» **WRITTEN EXERCISE**
Update the entries below by replacing each occurrence of "number of lags (no zero)" with "lag order", and leave all other text unchanged.

•••••

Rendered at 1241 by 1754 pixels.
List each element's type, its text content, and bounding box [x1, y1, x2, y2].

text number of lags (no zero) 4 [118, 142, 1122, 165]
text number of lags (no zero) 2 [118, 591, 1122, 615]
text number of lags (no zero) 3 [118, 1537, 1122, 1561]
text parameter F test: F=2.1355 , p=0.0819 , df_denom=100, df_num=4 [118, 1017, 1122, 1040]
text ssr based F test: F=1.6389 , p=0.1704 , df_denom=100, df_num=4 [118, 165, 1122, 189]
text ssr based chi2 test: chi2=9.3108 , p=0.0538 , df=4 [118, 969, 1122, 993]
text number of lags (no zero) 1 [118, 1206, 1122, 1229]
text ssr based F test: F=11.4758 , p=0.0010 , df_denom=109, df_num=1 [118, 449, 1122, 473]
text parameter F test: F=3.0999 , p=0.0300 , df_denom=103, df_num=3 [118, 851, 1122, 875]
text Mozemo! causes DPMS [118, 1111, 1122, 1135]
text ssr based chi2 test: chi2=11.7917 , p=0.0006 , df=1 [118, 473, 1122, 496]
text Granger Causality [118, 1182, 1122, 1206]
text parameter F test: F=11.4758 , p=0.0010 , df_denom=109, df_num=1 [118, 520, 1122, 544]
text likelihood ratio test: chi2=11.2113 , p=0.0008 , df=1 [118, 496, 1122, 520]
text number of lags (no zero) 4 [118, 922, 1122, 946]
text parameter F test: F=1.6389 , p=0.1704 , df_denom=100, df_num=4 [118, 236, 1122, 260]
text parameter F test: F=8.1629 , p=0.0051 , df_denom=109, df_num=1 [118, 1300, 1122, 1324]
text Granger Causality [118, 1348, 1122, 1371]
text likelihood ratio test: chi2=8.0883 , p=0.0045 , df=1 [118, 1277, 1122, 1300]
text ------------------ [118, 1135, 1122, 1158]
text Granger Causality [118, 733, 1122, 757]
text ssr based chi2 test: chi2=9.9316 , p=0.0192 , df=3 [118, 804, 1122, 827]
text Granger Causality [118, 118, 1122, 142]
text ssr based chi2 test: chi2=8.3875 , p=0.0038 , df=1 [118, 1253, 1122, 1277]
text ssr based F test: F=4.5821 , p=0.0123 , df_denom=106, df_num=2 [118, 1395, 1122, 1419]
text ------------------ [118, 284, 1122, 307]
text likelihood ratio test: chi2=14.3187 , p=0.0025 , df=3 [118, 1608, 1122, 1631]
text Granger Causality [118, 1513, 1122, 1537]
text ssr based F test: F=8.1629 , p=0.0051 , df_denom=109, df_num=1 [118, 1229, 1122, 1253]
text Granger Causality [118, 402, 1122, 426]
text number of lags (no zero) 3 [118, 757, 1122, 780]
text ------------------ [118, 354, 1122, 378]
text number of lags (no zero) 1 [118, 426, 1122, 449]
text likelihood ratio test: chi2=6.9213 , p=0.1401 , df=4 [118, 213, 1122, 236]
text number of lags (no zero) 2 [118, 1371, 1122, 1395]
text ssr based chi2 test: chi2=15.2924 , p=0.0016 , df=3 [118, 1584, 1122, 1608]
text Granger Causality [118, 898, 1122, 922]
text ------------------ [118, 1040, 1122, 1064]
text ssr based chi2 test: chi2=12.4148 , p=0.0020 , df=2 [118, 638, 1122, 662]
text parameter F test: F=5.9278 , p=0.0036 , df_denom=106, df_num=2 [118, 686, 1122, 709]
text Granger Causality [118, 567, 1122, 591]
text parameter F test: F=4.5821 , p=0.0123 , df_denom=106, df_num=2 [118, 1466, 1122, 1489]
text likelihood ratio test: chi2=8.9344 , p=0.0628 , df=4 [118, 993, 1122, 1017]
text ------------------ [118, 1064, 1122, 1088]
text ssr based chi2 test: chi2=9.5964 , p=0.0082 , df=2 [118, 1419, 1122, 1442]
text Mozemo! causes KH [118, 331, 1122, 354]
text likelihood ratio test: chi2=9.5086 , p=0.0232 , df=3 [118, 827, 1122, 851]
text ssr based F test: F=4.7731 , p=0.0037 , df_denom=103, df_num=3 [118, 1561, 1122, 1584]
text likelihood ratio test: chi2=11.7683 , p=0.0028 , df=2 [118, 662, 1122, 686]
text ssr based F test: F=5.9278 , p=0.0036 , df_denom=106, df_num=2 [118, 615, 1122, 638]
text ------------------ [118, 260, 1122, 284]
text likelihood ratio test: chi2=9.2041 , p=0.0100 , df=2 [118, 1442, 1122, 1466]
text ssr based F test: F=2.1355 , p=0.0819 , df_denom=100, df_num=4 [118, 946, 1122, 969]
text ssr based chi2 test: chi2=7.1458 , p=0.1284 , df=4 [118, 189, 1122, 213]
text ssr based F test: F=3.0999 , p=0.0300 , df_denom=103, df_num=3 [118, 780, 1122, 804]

•••••

» **RESULT OF THE EXERCISE**
Rendered at 1241 by 1754 pixels.
List each element's type, its text content, and bounding box [x1, y1, x2, y2].

text lag order 4 [118, 142, 1122, 165]
text lag order 2 [118, 591, 1122, 615]
text lag order 3 [118, 1537, 1122, 1561]
text parameter F test: F=2.1355 , p=0.0819 , df_denom=100, df_num=4 [118, 1017, 1122, 1040]
text ssr based F test: F=1.6389 , p=0.1704 , df_denom=100, df_num=4 [118, 165, 1122, 189]
text ssr based chi2 test: chi2=9.3108 , p=0.0538 , df=4 [118, 969, 1122, 993]
text lag order 1 [118, 1206, 1122, 1229]
text ssr based F test: F=11.4758 , p=0.0010 , df_denom=109, df_num=1 [118, 449, 1122, 473]
text parameter F test: F=3.0999 , p=0.0300 , df_denom=103, df_num=3 [118, 851, 1122, 875]
text Mozemo! causes DPMS [118, 1111, 1122, 1135]
text ssr based chi2 test: chi2=11.7917 , p=0.0006 , df=1 [118, 473, 1122, 496]
text Granger Causality [118, 1182, 1122, 1206]
text parameter F test: F=11.4758 , p=0.0010 , df_denom=109, df_num=1 [118, 520, 1122, 544]
text likelihood ratio test: chi2=11.2113 , p=0.0008 , df=1 [118, 496, 1122, 520]
text lag order 4 [118, 922, 1122, 946]
text parameter F test: F=1.6389 , p=0.1704 , df_denom=100, df_num=4 [118, 236, 1122, 260]
text parameter F test: F=8.1629 , p=0.0051 , df_denom=109, df_num=1 [118, 1300, 1122, 1324]
text Granger Causality [118, 1348, 1122, 1371]
text likelihood ratio test: chi2=8.0883 , p=0.0045 , df=1 [118, 1277, 1122, 1300]
text ------------------ [118, 1135, 1122, 1158]
text Granger Causality [118, 733, 1122, 757]
text ssr based chi2 test: chi2=9.9316 , p=0.0192 , df=3 [118, 804, 1122, 827]
text Granger Causality [118, 118, 1122, 142]
text ssr based chi2 test: chi2=8.3875 , p=0.0038 , df=1 [118, 1253, 1122, 1277]
text ssr based F test: F=4.5821 , p=0.0123 , df_denom=106, df_num=2 [118, 1395, 1122, 1419]
text ------------------ [118, 284, 1122, 307]
text likelihood ratio test: chi2=14.3187 , p=0.0025 , df=3 [118, 1608, 1122, 1631]
text Granger Causality [118, 1513, 1122, 1537]
text ssr based F test: F=8.1629 , p=0.0051 , df_denom=109, df_num=1 [118, 1229, 1122, 1253]
text Granger Causality [118, 402, 1122, 426]
text lag order 3 [118, 757, 1122, 780]
text ------------------ [118, 354, 1122, 378]
text lag order 1 [118, 426, 1122, 449]
text likelihood ratio test: chi2=6.9213 , p=0.1401 , df=4 [118, 213, 1122, 236]
text lag order 2 [118, 1371, 1122, 1395]
text ssr based chi2 test: chi2=15.2924 , p=0.0016 , df=3 [118, 1584, 1122, 1608]
text Granger Causality [118, 898, 1122, 922]
text ------------------ [118, 1040, 1122, 1064]
text ssr based chi2 test: chi2=12.4148 , p=0.0020 , df=2 [118, 638, 1122, 662]
text parameter F test: F=5.9278 , p=0.0036 , df_denom=106, df_num=2 [118, 686, 1122, 709]
text Granger Causality [118, 567, 1122, 591]
text parameter F test: F=4.5821 , p=0.0123 , df_denom=106, df_num=2 [118, 1466, 1122, 1489]
text likelihood ratio test: chi2=8.9344 , p=0.0628 , df=4 [118, 993, 1122, 1017]
text ------------------ [118, 1064, 1122, 1088]
text ssr based chi2 test: chi2=9.5964 , p=0.0082 , df=2 [118, 1419, 1122, 1442]
text Mozemo! causes KH [118, 331, 1122, 354]
text likelihood ratio test: chi2=9.5086 , p=0.0232 , df=3 [118, 827, 1122, 851]
text ssr based F test: F=4.7731 , p=0.0037 , df_denom=103, df_num=3 [118, 1561, 1122, 1584]
text likelihood ratio test: chi2=11.7683 , p=0.0028 , df=2 [118, 662, 1122, 686]
text ssr based F test: F=5.9278 , p=0.0036 , df_denom=106, df_num=2 [118, 615, 1122, 638]
text ------------------ [118, 260, 1122, 284]
text likelihood ratio test: chi2=9.2041 , p=0.0100 , df=2 [118, 1442, 1122, 1466]
text ssr based F test: F=2.1355 , p=0.0819 , df_denom=100, df_num=4 [118, 946, 1122, 969]
text ssr based chi2 test: chi2=7.1458 , p=0.1284 , df=4 [118, 189, 1122, 213]
text ssr based F test: F=3.0999 , p=0.0300 , df_denom=103, df_num=3 [118, 780, 1122, 804]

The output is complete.